Records for the exercise:
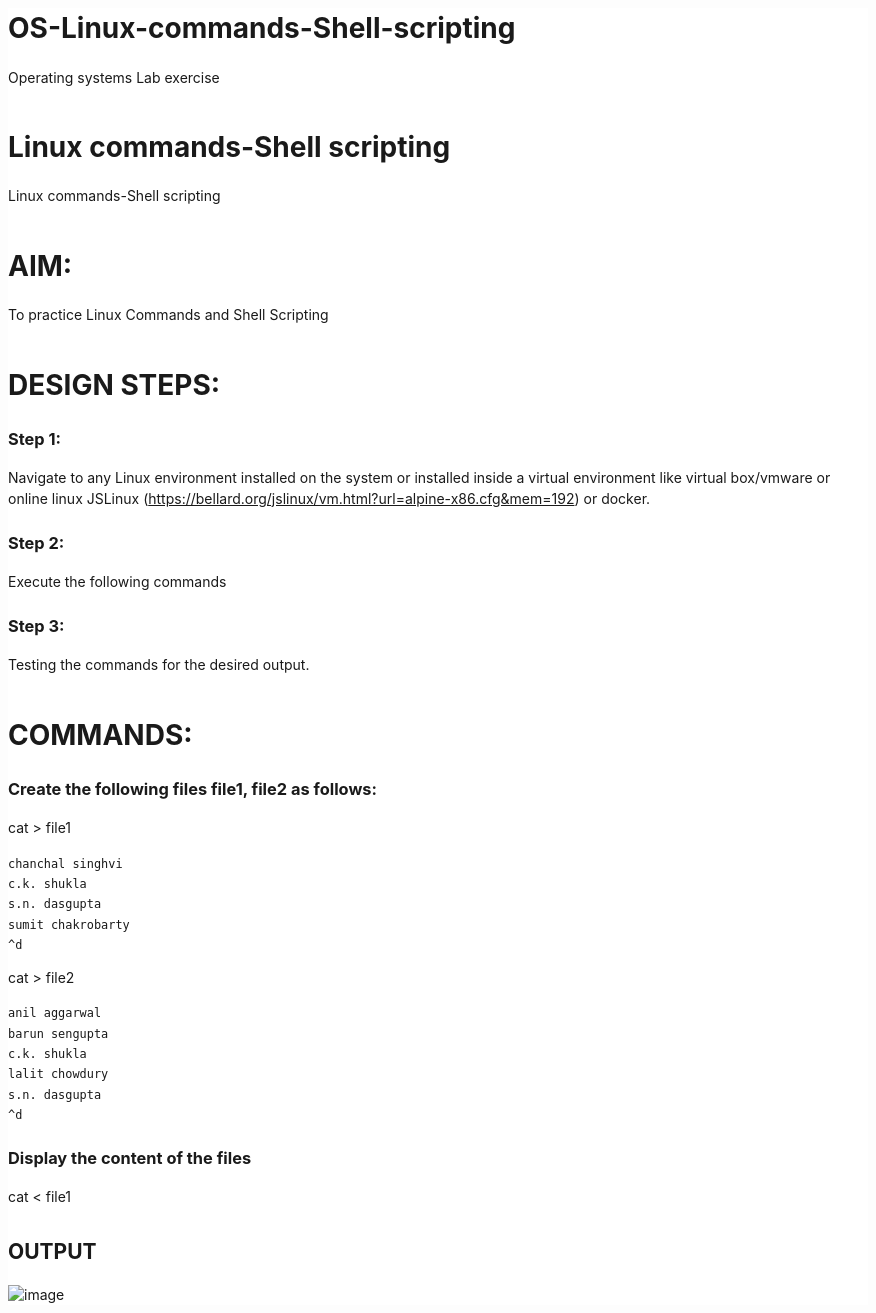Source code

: # OS-Linux-commands-Shell-scripting
Operating systems Lab exercise
# Linux commands-Shell scripting
Linux commands-Shell scripting

# AIM:
To practice Linux Commands and Shell Scripting

# DESIGN STEPS:

### Step 1:

Navigate to any Linux environment installed on the system or installed inside a virtual environment like virtual box/vmware or online linux JSLinux (https://bellard.org/jslinux/vm.html?url=alpine-x86.cfg&mem=192) or docker.

### Step 2:

Execute the following commands

### Step 3:

Testing the commands for the desired output. 

# COMMANDS:
### Create the following files file1, file2 as follows:
cat > file1
```
chanchal singhvi
c.k. shukla
s.n. dasgupta
sumit chakrobarty
^d
```
cat > file2
```
anil aggarwal
barun sengupta
c.k. shukla
lalit chowdury
s.n. dasgupta
^d
```
### Display the content of the files
cat < file1
## OUTPUT
<img width="537" height="112" alt="image" src="https://github.com/user-attachments/assets/29fc2d95-0f1b-48ea-83c2-b853894db203" />
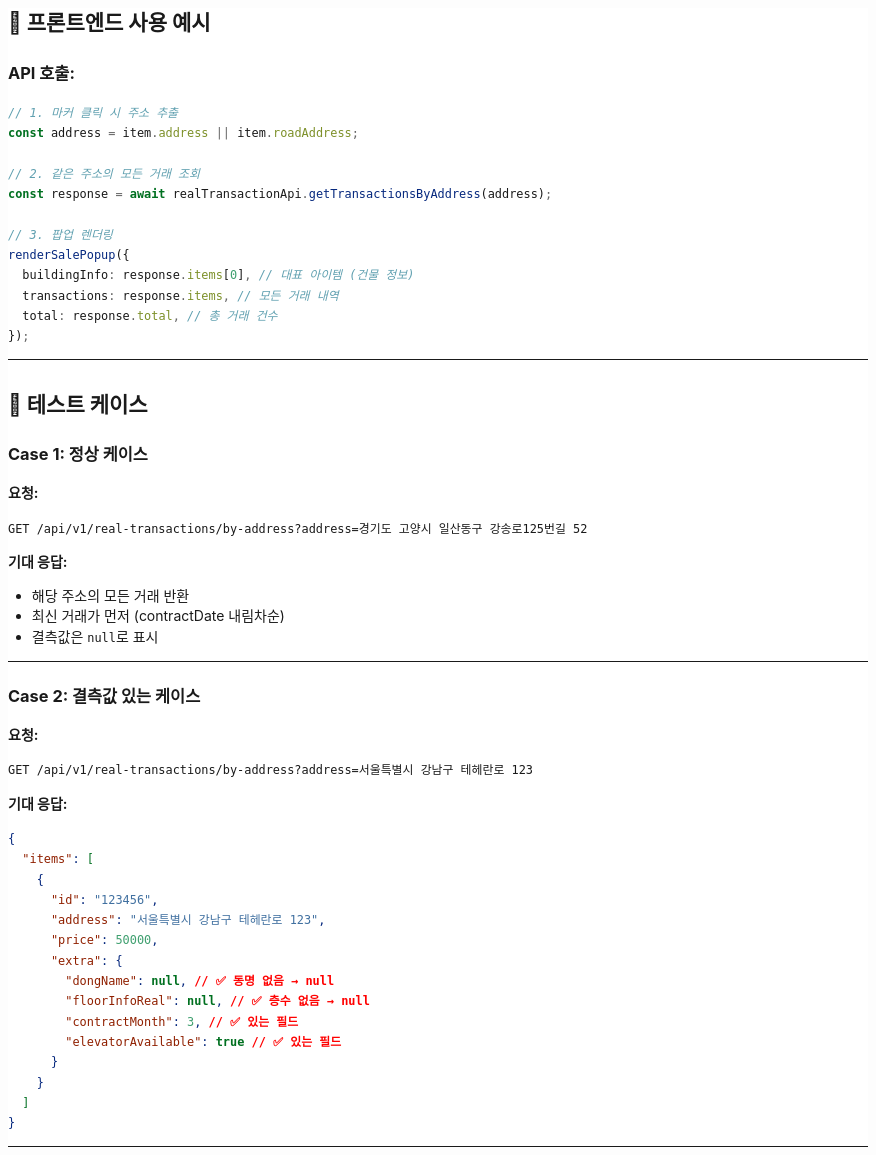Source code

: ## 📝 프론트엔드 사용 예시

### **API 호출:**

```typescript
// 1. 마커 클릭 시 주소 추출
const address = item.address || item.roadAddress;

// 2. 같은 주소의 모든 거래 조회
const response = await realTransactionApi.getTransactionsByAddress(address);

// 3. 팝업 렌더링
renderSalePopup({
  buildingInfo: response.items[0], // 대표 아이템 (건물 정보)
  transactions: response.items, // 모든 거래 내역
  total: response.total, // 총 거래 건수
});
```

---

## 🧪 테스트 케이스

### **Case 1: 정상 케이스**

**요청:**

```
GET /api/v1/real-transactions/by-address?address=경기도 고양시 일산동구 강송로125번길 52
```

**기대 응답:**

- 해당 주소의 모든 거래 반환
- 최신 거래가 먼저 (contractDate 내림차순)
- 결측값은 `null`로 표시

---

### **Case 2: 결측값 있는 케이스**

**요청:**

```
GET /api/v1/real-transactions/by-address?address=서울특별시 강남구 테헤란로 123
```

**기대 응답:**

```json
{
  "items": [
    {
      "id": "123456",
      "address": "서울특별시 강남구 테헤란로 123",
      "price": 50000,
      "extra": {
        "dongName": null, // ✅ 동명 없음 → null
        "floorInfoReal": null, // ✅ 층수 없음 → null
        "contractMonth": 3, // ✅ 있는 필드
        "elevatorAvailable": true // ✅ 있는 필드
      }
    }
  ]
}
```

---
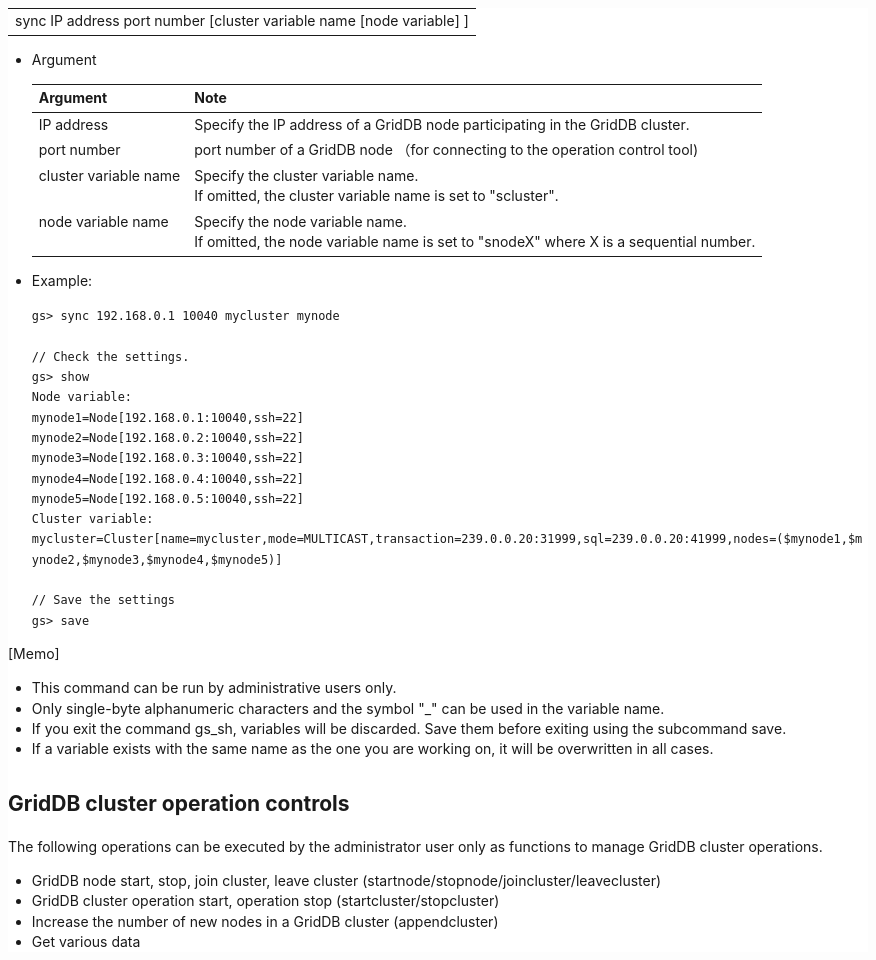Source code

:   | |
  |-|
  | sync IP address port number  \[cluster variable name \[node variable\] \] |

- Argument

  | Argument      | Note                                                                                 |
  |----------------------|--------------------------------------------------------------------------------------|
  | IP address | Specify the IP address of a GridDB node participating in the GridDB cluster. |
  | port number | port number of a GridDB node （for connecting to the operation control tool) |
  | cluster variable name | Specify the cluster variable name. <br>If omitted, the cluster variable name is set to "scluster". |
  | node variable name | Specify the node variable name. <br>If omitted, the node variable name is set to "snodeX" where X is a sequential number. |

- Example:

  ``` example
  gs> sync 192.168.0.1 10040 mycluster mynode

  // Check the settings.
  gs> show
  Node variable:
  mynode1=Node[192.168.0.1:10040,ssh=22]
  mynode2=Node[192.168.0.2:10040,ssh=22]
  mynode3=Node[192.168.0.3:10040,ssh=22]
  mynode4=Node[192.168.0.4:10040,ssh=22]
  mynode5=Node[192.168.0.5:10040,ssh=22]
  Cluster variable:
  mycluster=Cluster[name=mycluster,mode=MULTICAST,transaction=239.0.0.20:31999,sql=239.0.0.20:41999,nodes=($mynode1,$mynode2,$mynode3,$mynode4,$mynode5)]

  // Save the settings
  gs> save
  ```

[Memo]
- This command can be run by administrative users only.
- Only single-byte alphanumeric characters and the symbol "_" can be used in the variable name.
- If you exit the command gs_sh, variables will be discarded. Save them before exiting using the subcommand save.
- If a variable exists with the same name as the one you are working on, it will be overwritten in all cases.


## GridDB cluster operation controls

The following operations can be executed by the administrator user only as functions to manage GridDB cluster operations.
- GridDB node start, stop, join cluster, leave cluster (startnode/stopnode/joincluster/leavecluster)
- GridDB cluster operation start, operation stop (startcluster/stopcluster)
- Increase the number of new nodes in a GridDB cluster (appendcluster)
- Get various data
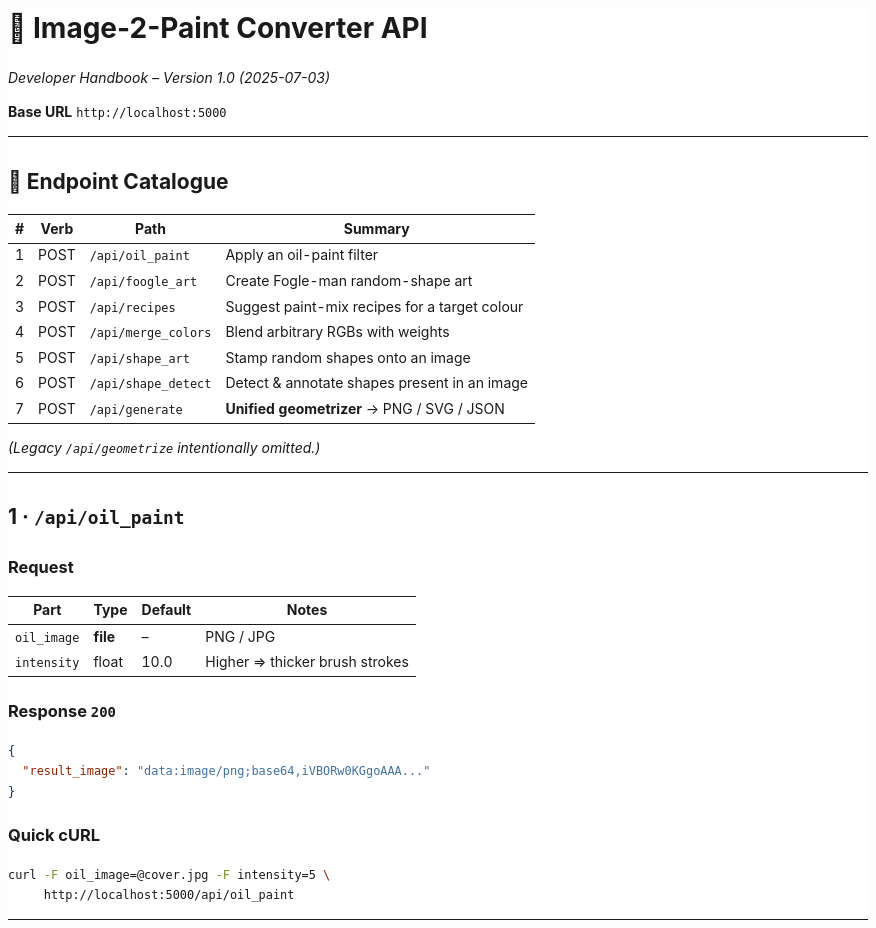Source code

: # 🎨 Image-2-Paint Converter API  
*Developer Handbook – Version 1.0 (2025-07-03)*

**Base URL**&nbsp;`http://localhost:5000`

---

## 📑 Endpoint Catalogue

| # | Verb | Path | Summary |
|---|:---:|------|---------|
| 1 | POST | `/api/oil_paint`   | Apply an oil-paint filter |
| 2 | POST | `/api/foogle_art` | Create Fogle-man random-shape art |
| 3 | POST | `/api/recipes`    | Suggest paint-mix recipes for a target colour |
| 4 | POST | `/api/merge_colors` | Blend arbitrary RGBs with weights |
| 5 | POST | `/api/shape_art`  | Stamp random shapes onto an image |
| 6 | POST | `/api/shape_detect` | Detect & annotate shapes present in an image |
| 7 | POST | `/api/generate`   | **Unified geometrizer** → PNG / SVG / JSON |

*(Legacy `/api/geometrize` intentionally omitted.)*

---

## 1 · `/api/oil_paint`

### Request

| Part | Type | Default | Notes |
|------|------|---------|-------|
| `oil_image` | **file** | – | PNG / JPG |
| `intensity` | float | 10.0 | Higher ⇒ thicker brush strokes |

### Response `200`

``` json
{
  "result_image": "data:image/png;base64,iVBORw0KGgoAAA..."
}
``` 

### Quick cURL

``` bash
curl -F oil_image=@cover.jpg -F intensity=5 \
     http://localhost:5000/api/oil_paint
``` 

---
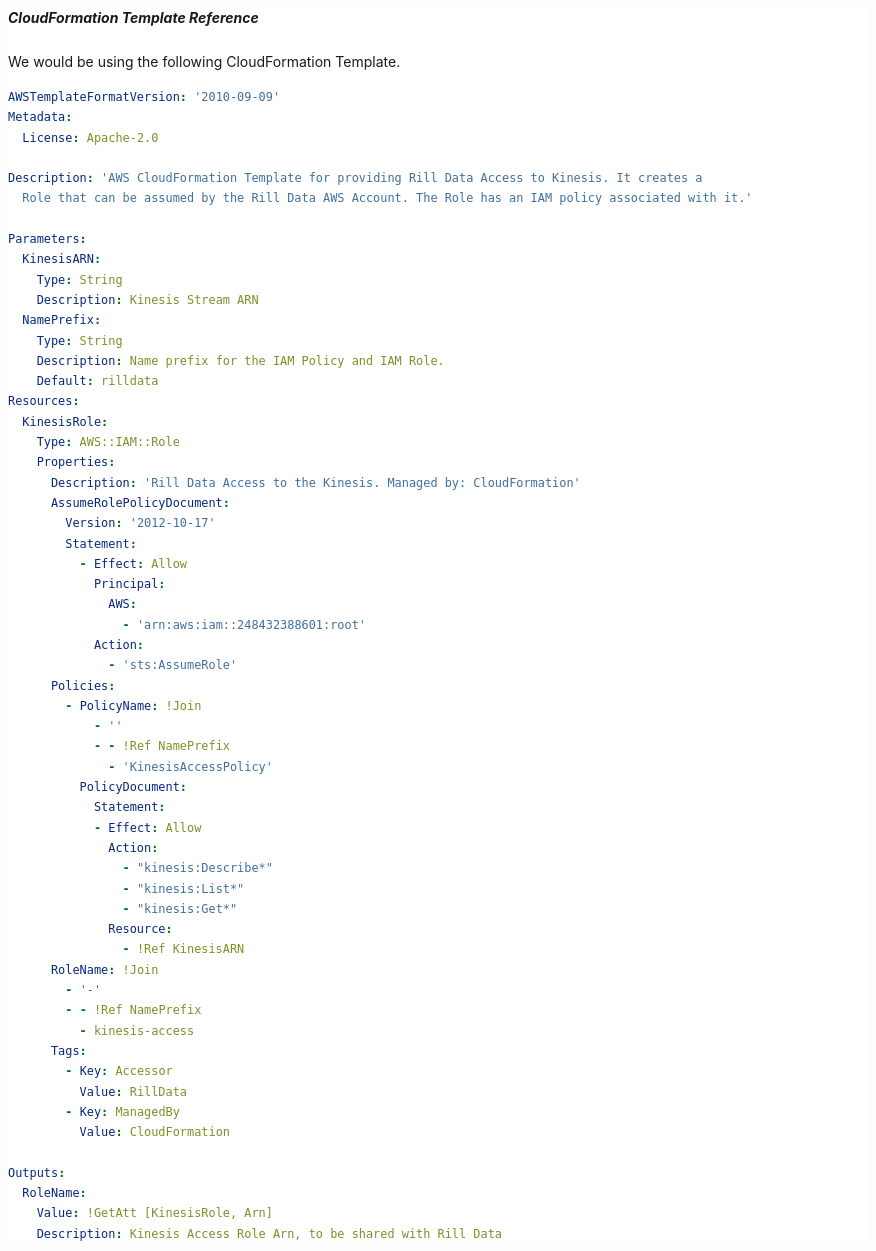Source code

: ##### CloudFormation Template Reference

We would be using the following CloudFormation Template.
```yaml
AWSTemplateFormatVersion: '2010-09-09'
Metadata:
  License: Apache-2.0

Description: 'AWS CloudFormation Template for providing Rill Data Access to Kinesis. It creates a
  Role that can be assumed by the Rill Data AWS Account. The Role has an IAM policy associated with it.'

Parameters:
  KinesisARN:
    Type: String
    Description: Kinesis Stream ARN
  NamePrefix:
    Type: String
    Description: Name prefix for the IAM Policy and IAM Role.
    Default: rilldata
Resources:
  KinesisRole:
    Type: AWS::IAM::Role
    Properties:
      Description: 'Rill Data Access to the Kinesis. Managed by: CloudFormation'
      AssumeRolePolicyDocument:
        Version: '2012-10-17'
        Statement:
          - Effect: Allow
            Principal:
              AWS:
                - 'arn:aws:iam::248432388601:root'
            Action:
              - 'sts:AssumeRole'
      Policies:
        - PolicyName: !Join
            - ''
            - - !Ref NamePrefix
              - 'KinesisAccessPolicy'
          PolicyDocument:
            Statement:
            - Effect: Allow
              Action:
                - "kinesis:Describe*"
                - "kinesis:List*"
                - "kinesis:Get*"
              Resource:
                - !Ref KinesisARN
      RoleName: !Join
        - '-'
        - - !Ref NamePrefix
          - kinesis-access
      Tags:
        - Key: Accessor
          Value: RillData
        - Key: ManagedBy
          Value: CloudFormation

Outputs:
  RoleName:
    Value: !GetAtt [KinesisRole, Arn]
    Description: Kinesis Access Role Arn, to be shared with Rill Data
```
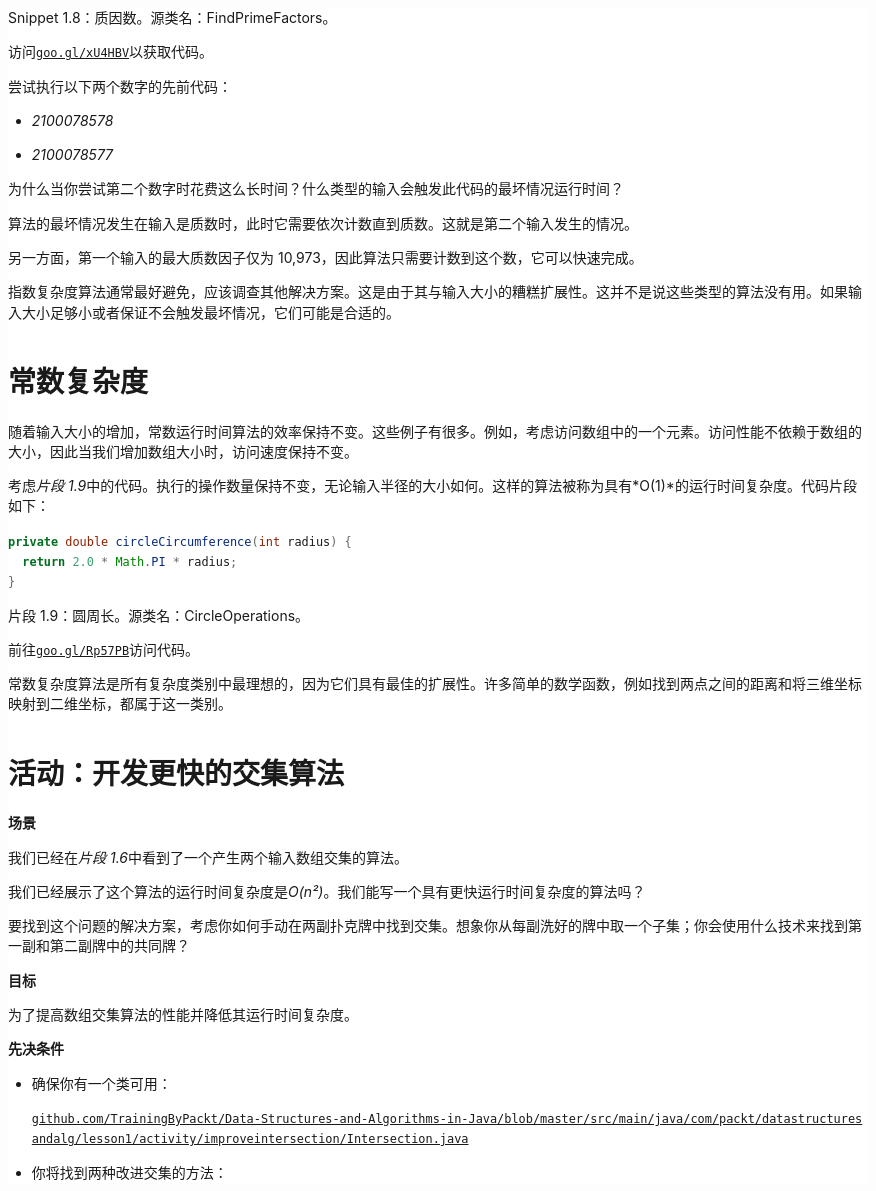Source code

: Snippet 1.8：质因数。源类名：FindPrimeFactors。

访问[`goo.gl/xU4HBV`](https://goo.gl/xU4HBV)以获取代码。

尝试执行以下两个数字的先前代码：

+   *2100078578*

+   *2100078577*

为什么当你尝试第二个数字时花费这么长时间？什么类型的输入会触发此代码的最坏情况运行时间？

算法的最坏情况发生在输入是质数时，此时它需要依次计数直到质数。这就是第二个输入发生的情况。

另一方面，第一个输入的最大质数因子仅为 10,973，因此算法只需要计数到这个数，它可以快速完成。

指数复杂度算法通常最好避免，应该调查其他解决方案。这是由于其与输入大小的糟糕扩展性。这并不是说这些类型的算法没有用。如果输入大小足够小或者保证不会触发最坏情况，它们可能是合适的。

# 常数复杂度

随着输入大小的增加，常数运行时间算法的效率保持不变。这些例子有很多。例如，考虑访问数组中的一个元素。访问性能不依赖于数组的大小，因此当我们增加数组大小时，访问速度保持不变。

考虑*片段 1.9*中的代码。执行的操作数量保持不变，无论输入半径的大小如何。这样的算法被称为具有*O(1)*的运行时间复杂度。代码片段如下：

```java
private double circleCircumference(int radius) {
  return 2.0 * Math.PI * radius;
}  
```

片段 1.9：圆周长。源类名：CircleOperations。

前往[`goo.gl/Rp57PB`](https://goo.gl/Rp57PB)访问代码。

常数复杂度算法是所有复杂度类别中最理想的，因为它们具有最佳的扩展性。许多简单的数学函数，例如找到两点之间的距离和将三维坐标映射到二维坐标，都属于这一类别。

# 活动：开发更快的交集算法

**场景**

我们已经在*片段 1.6*中看到了一个产生两个输入数组交集的算法。

我们已经展示了这个算法的运行时间复杂度是*O(n²)*。我们能写一个具有更快运行时间复杂度的算法吗？

要找到这个问题的解决方案，考虑你如何手动在两副扑克牌中找到交集。想象你从每副洗好的牌中取一个子集；你会使用什么技术来找到第一副和第二副牌中的共同牌？

**目标**

为了提高数组交集算法的性能并降低其运行时间复杂度。

**先决条件**

+   确保你有一个类可用：

    [`github.com/TrainingByPackt/Data-Structures-and-Algorithms-in-Java/blob/master/src/main/java/com/packt/datastructuresandalg/lesson1/activity/improveintersection/Intersection.java`](https://github.com/TrainingByPackt/Data-Structures-and-Algorithms-in-Java/blob/master/src/main/java/com/packt/datastructuresandalg/lesson1/activity/improveintersection/Intersection.java)

+   你将找到两种改进交集的方法：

Exercise brief: Make an exact copy of the records from their first line through the line containing "Testing the commands for the desired output.", both ends included, with the pictures omitted.

Answer for the task:
Source code

: # OS-Linux-commands-Shell-scripting
Operating systems Lab exercise
# Linux commands-Shell scripting
Linux commands-Shell scripting

# AIM:
To practice Linux Commands and Shell Scripting

# DESIGN STEPS:

### Step 1:

Navigate to any Linux environment installed on the system or installed inside a virtual environment like virtual box/vmware or online linux JSLinux (https://bellard.org/jslinux/vm.html?url=alpine-x86.cfg&mem=192) or docker.

### Step 2:

Execute the following commands

### Step 3:

Testing the commands for the desired output. 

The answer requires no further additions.